Here, this action seeks to determine whether Defendants Weatherby and Hudson must indemnify Power of Grace Trucking in the wrongful death suit brought by the Lara Defendants. The Lara Defendants’ ability to recover in the underlying tort action may depend on the outcome of this declaratory judgment action.

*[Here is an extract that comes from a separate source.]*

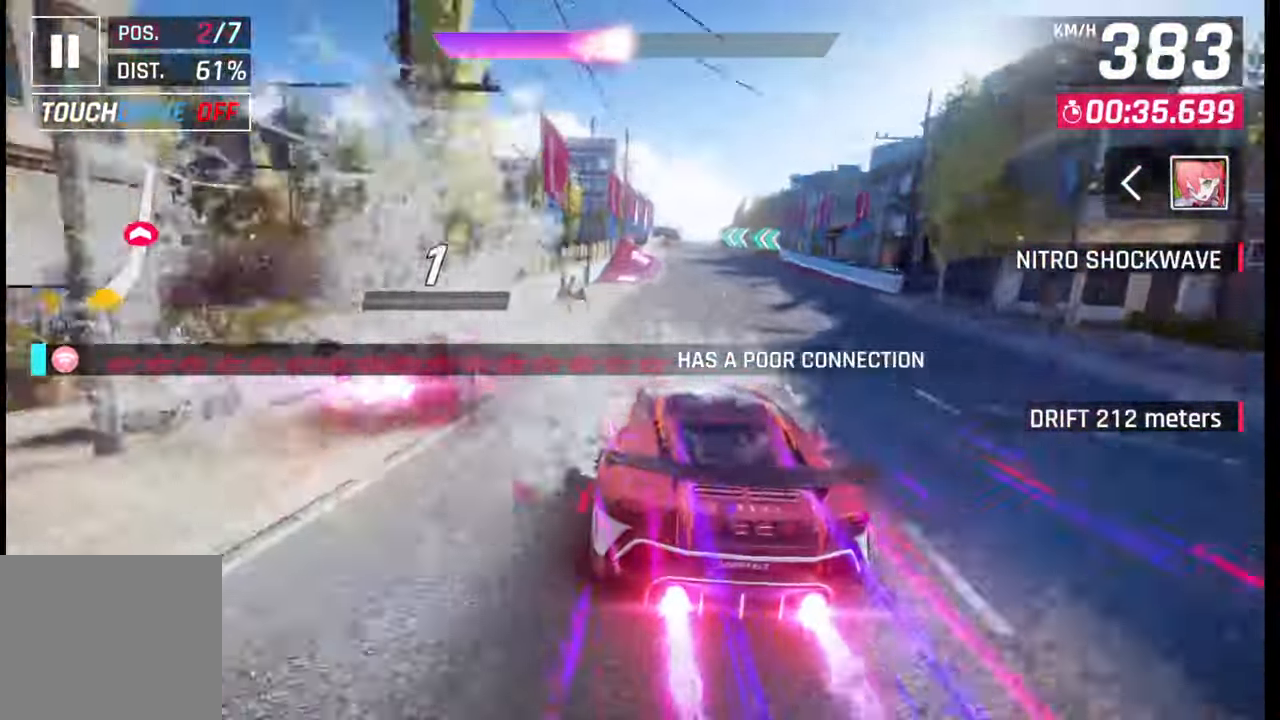
{"buttons": ["CROSS", "R1"], "left_stick": "left", "right_stick": "center", "events": [[183, "left_stick", "right"], [283, "CROSS", "down"], [283, "left_stick", "center"], [300, "R1", "down"], [367, "R1", "up"], [383, "CROSS", "up"], [400, "left_stick", "left"], [450, "CROSS", "down"], [467, "R1", "down"]]}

*3 Defendant argues that Gallegos is irrelevant because it is based on New Mexico rather than Federal law. In diversity cases, the Court applies state substantive law and federal procedural law. The Court agrees that the federal law applies to matters in this case occurring post-removal. Fed. R. Civ. P. 81(c). However, Weatherby has not cited to any federal law indicating that tort claimants may not participate in a declaratory judgment action involving a tortfeasor’s insurer. Rather, “[t]he United States Supreme Court has held that an injured party cannot avoid being made a party to an insurer’s declaratory action against the insured for non-coverage.” Gallegos v. Nevada Gen. Ins. Co., 2011-NMCA-004, ¶ 14, 149 N.M. 364, 367, 248 P.3d 912, 915, citing Md. Cas. Co. v. Pac. Coal & Oil Co., 312 U.S. 270, 274, 61 S.Ct. 510, 85 L.Ed. 826 (1941). Gallegos cited to federal decisions in noting that most courts have found that injured parties are “proper participants in declaratory actions brought by insurers to deny coverage.” Id. The Court often sees tort claimants participate in a declaratory judgment action against a tortfeasor’s insurance company while the underlying tort action is pending.
Moreover, Defendant Hudson Insurance Company filed cross-claims against the Lara Defendants. Doc. 9. Hudson seeks a declaratory judgment against the Lara Defendants that it has no duty to indemnify its insureds in the wrongful death suit brought by the Lara Defendants. Although the cross-claims were filed after this case was removed, the cross-claims provide further evidence that the Lara Defendants were never considered “nominal” to this action but are interested parties under the federal declaratory judgment action.
The Court concludes that Defendant Weatherby has not carried its burden of showing that the Lara Defendants are nominal parties and not properly joined to this action. The Court has significant doubts as to whether the removal procedure under § 1446(b)(2)(A) was properly effectuated in this case. See Fajen, 683 F.2d at 333 (“Removal statutes are to be strictly construed, and all doubts are to be resolved against removal.”). Because there is a lack of unanimous consent pursuant to 28 U.S.C. § 1446(b)(2)(A), the Court will remand this case for a procedural defect pursuant to 28 U.S.C. § 1447(c) to the Fifth Judicial District Court, Lea County, State of New Mexico.
IT IS THEREFORE ORDERED that the motions to remand (Docs. 10, 11) are hereby GRANTED for the reasons described in this Memorandum Opinion and Order;
IT IS FURTHER ORDERED that Defendant Weatherby-Eisenrich’s motion for leave to file sur-reply (Doc. 22) is GRANTED. The Court considered the surreply attached to the motion;
IT IS FURTHER ORDERED that Plaintiff’s motion to supplement (Doc. 13) is GRANTED.
IT IS FINALLY ORDERED that this action is REMANDED to the Fifth Judicial District Court, Lea County, State of New Mexico. The Clerk of Court is hereby directed to take the necessary actions to remand the case.
IT IS SO ORDERED.
Slip Copy, 2021 WL 2682729
Plaintiff also argues that this case should be remanded because it was untimely removed. The Court need not reach that ground because the case is remanded on other grounds.